ENTRIES SHOWN Block Start
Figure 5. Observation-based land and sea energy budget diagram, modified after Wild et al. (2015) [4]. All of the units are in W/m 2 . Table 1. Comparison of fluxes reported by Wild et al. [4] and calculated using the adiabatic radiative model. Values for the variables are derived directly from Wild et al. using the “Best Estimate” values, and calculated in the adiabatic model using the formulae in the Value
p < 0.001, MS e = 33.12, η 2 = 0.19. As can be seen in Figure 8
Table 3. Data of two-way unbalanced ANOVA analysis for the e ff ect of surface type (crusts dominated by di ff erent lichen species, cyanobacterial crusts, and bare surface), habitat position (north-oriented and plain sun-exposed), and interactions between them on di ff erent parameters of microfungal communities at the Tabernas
ENTRIES SHOWN Block End
ENTRIES SHOWN Block Start
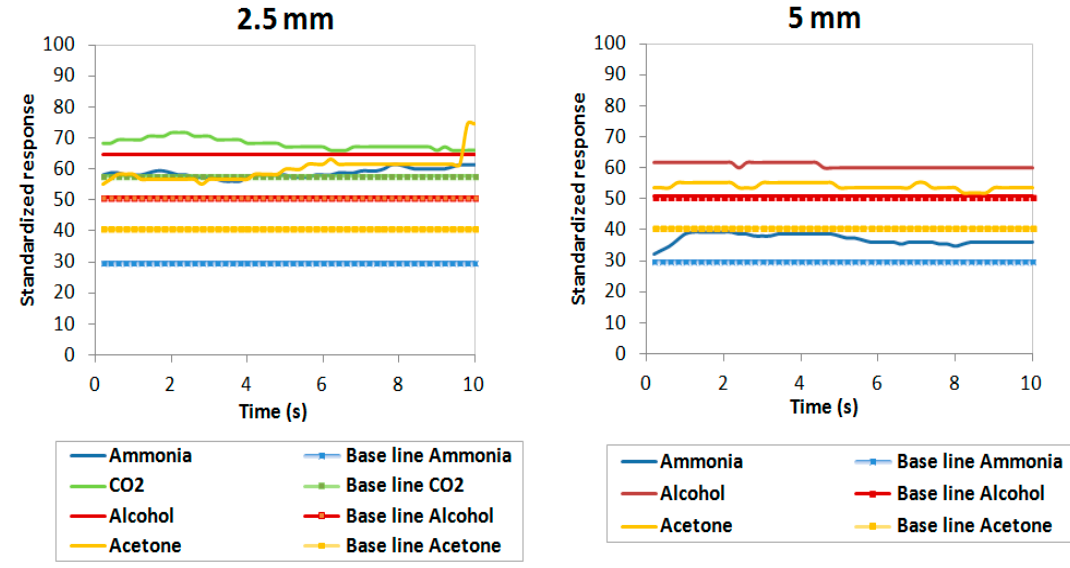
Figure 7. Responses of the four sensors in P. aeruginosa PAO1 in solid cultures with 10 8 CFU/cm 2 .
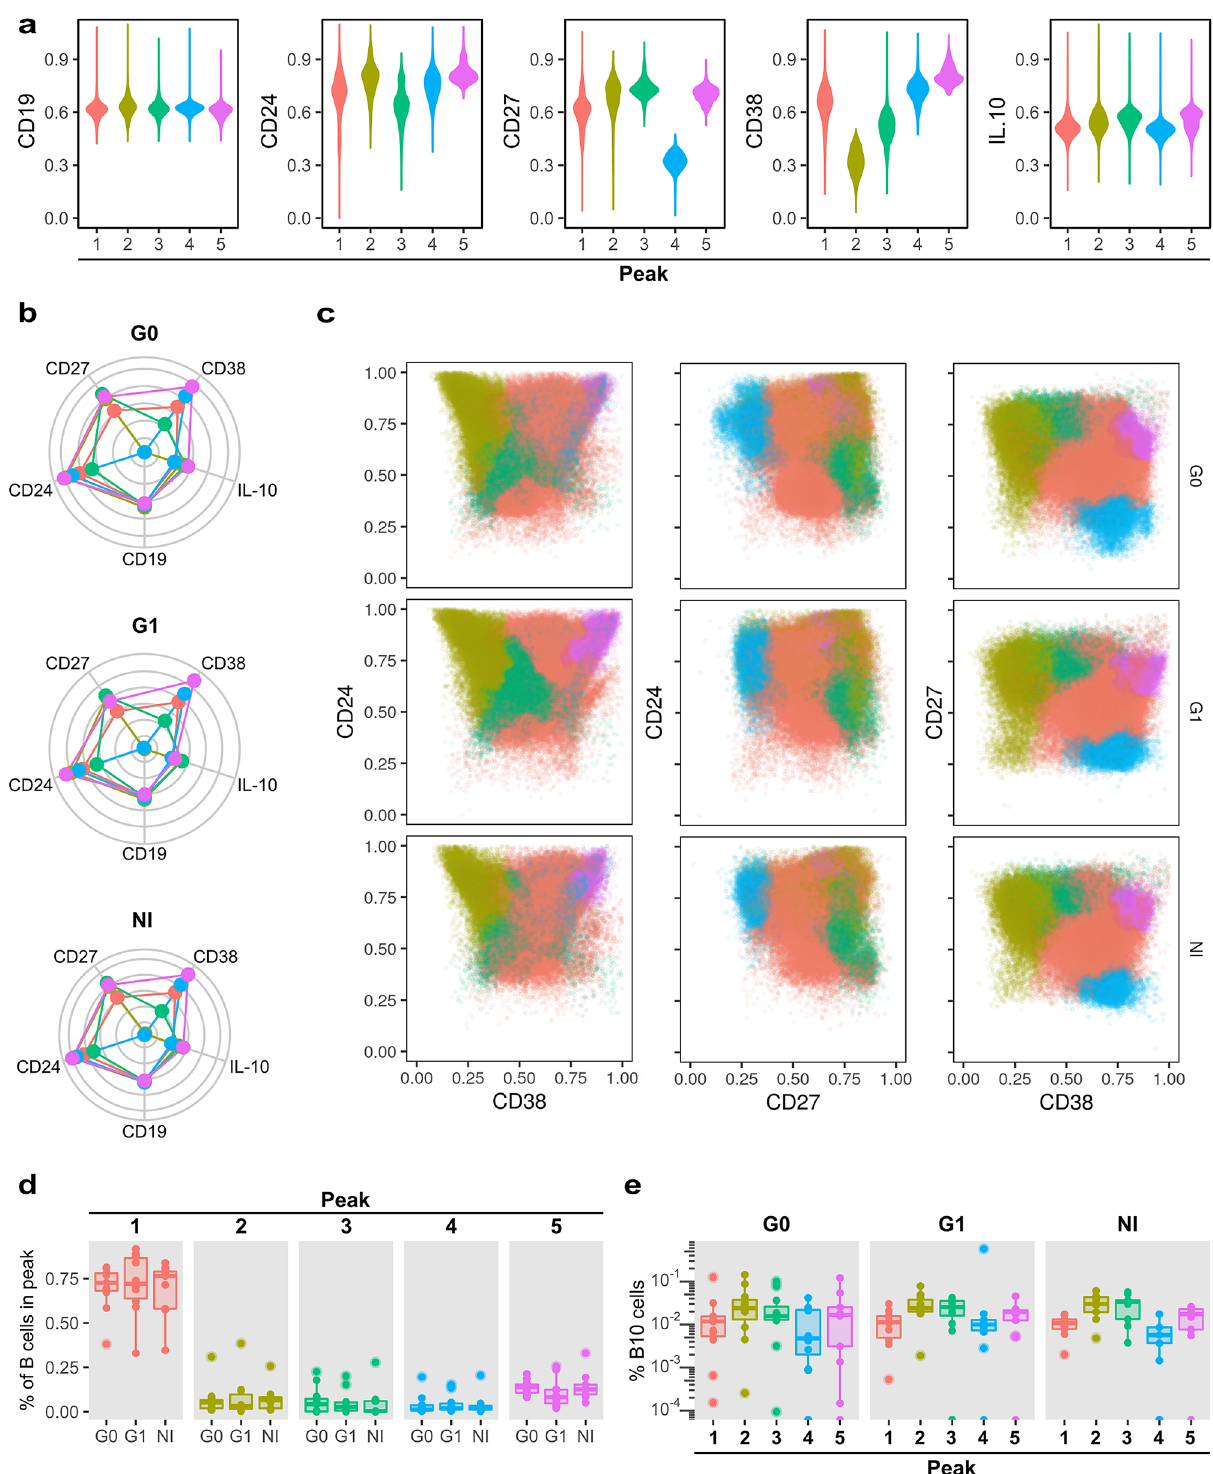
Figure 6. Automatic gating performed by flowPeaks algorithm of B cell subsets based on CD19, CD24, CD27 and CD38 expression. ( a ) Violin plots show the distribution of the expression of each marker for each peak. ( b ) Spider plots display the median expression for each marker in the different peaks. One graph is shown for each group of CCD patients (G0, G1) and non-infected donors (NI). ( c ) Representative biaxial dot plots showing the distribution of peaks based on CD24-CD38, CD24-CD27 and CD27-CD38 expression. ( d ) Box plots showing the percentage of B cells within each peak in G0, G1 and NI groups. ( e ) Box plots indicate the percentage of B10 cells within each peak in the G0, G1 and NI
ENTRIES SHOWN Block End
ENTRIES SHOWN Block Start
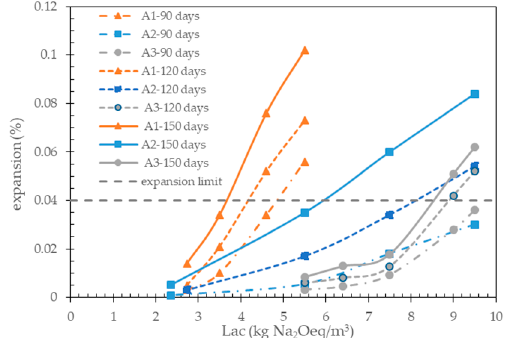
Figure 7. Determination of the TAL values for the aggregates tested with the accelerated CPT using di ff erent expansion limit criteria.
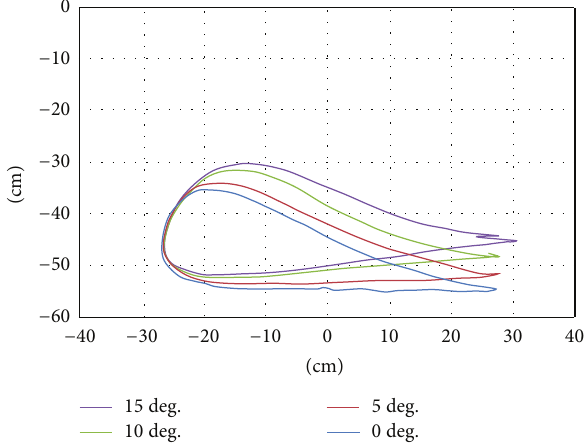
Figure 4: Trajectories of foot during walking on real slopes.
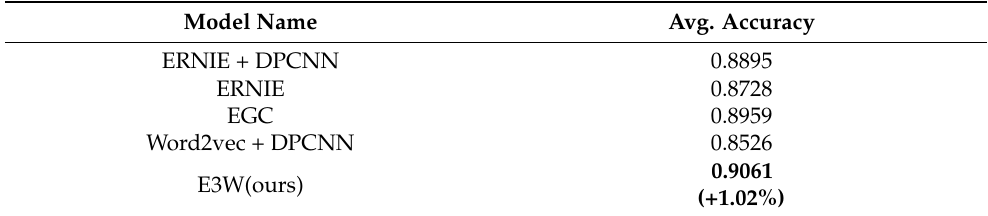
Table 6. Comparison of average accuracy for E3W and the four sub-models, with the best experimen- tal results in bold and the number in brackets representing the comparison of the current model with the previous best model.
ENTRIES SHOWN Block End
PROBLEM DETAILS.
Say how many lines above contain the string "four". Answer with the number only.

ANSWER BELOW.
2